Segment Start: Study material

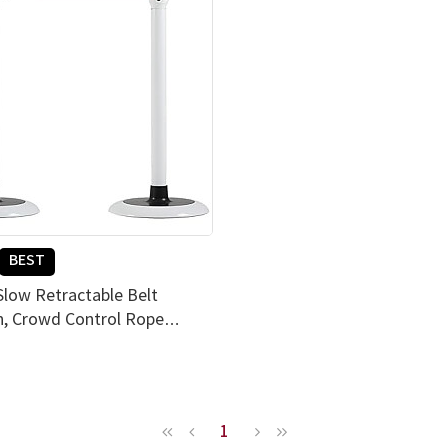
BEST
Slow Retractable Belt
n, Crowd Control Rope
tand, Set of 2, PEFE Coating
er Resistance, Simple & Easy
, EGI Snow White (Red)
1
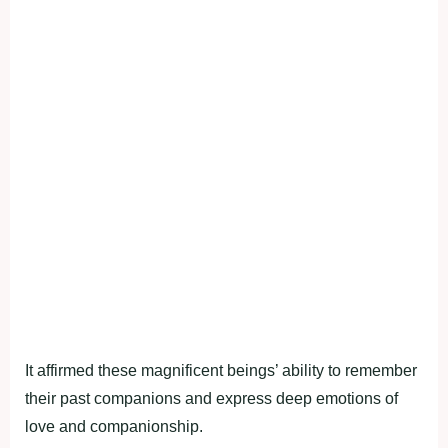
It affirmed these magnificent beings’ ability to remember
their past companions and express deep emotions of
love and companionship.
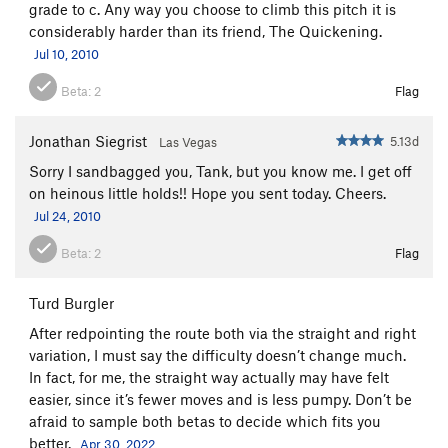
grade to c. Any way you choose to climb this pitch it is
considerably harder than its friend, The Quickening.
Jul 10, 2010
Beta:
2
Flag
Jonathan Siegrist
5.13d
Las Vegas
Sorry I sandbagged you, Tank, but you know me. I get off
on heinous little holds!! Hope you sent today. Cheers.
Jul 24, 2010
Beta:
2
Flag
Turd Burgler
After redpointing the route both via the straight and right
variation, I must say the difficulty doesn’t change much.
In fact, for me, the straight way actually may have felt
easier, since it’s fewer moves and is less pumpy. Don’t be
afraid to sample both betas to decide which fits you
better.
Apr 30, 2022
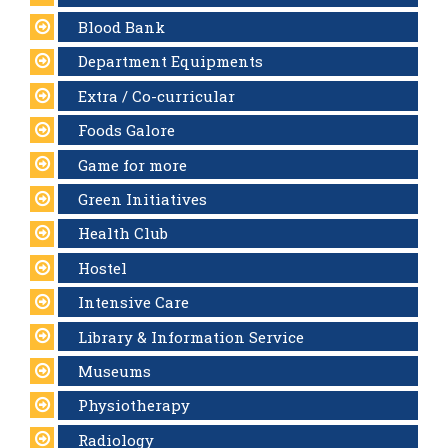
Blood Bank
Department Equipments
Extra / Co-curricular
Foods Galore
Game for more
Green Initiatives
Health Club
Hostel
Intensive Care
Library & Information Service
Museums
Physiotherapy
Radiology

Segment End: Study material

Problem details —
Restating the data word for word is the task, and pictures are to be omitted.

Answer —
BEST
Slow Retractable Belt
n, Crowd Control Rope
tand, Set of 2, PEFE Coating
er Resistance, Simple & Easy
, EGI Snow White (Red)
1
It affirmed these magnificent beings’ ability to remember
their past companions and express deep emotions of
love and companionship.
grade to c. Any way you choose to climb this pitch it is
considerably harder than its friend, The Quickening.
Jul 10, 2010
Beta:
2
Flag
Jonathan Siegrist
5.13d
Las Vegas
Sorry I sandbagged you, Tank, but you know me. I get off
on heinous little holds!! Hope you sent today. Cheers.
Jul 24, 2010
Beta:
2
Flag
Turd Burgler
After redpointing the route both via the straight and right
variation, I must say the difficulty doesn’t change much.
In fact, for me, the straight way actually may have felt
easier, since it’s fewer moves and is less pumpy. Don’t be
afraid to sample both betas to decide which fits you
better.
Apr 30, 2022
Blood Bank
Department Equipments
Extra / Co-curricular
Foods Galore
Game for more
Green Initiatives
Health Club
Hostel
Intensive Care
Library & Information Service
Museums
Physiotherapy
Radiology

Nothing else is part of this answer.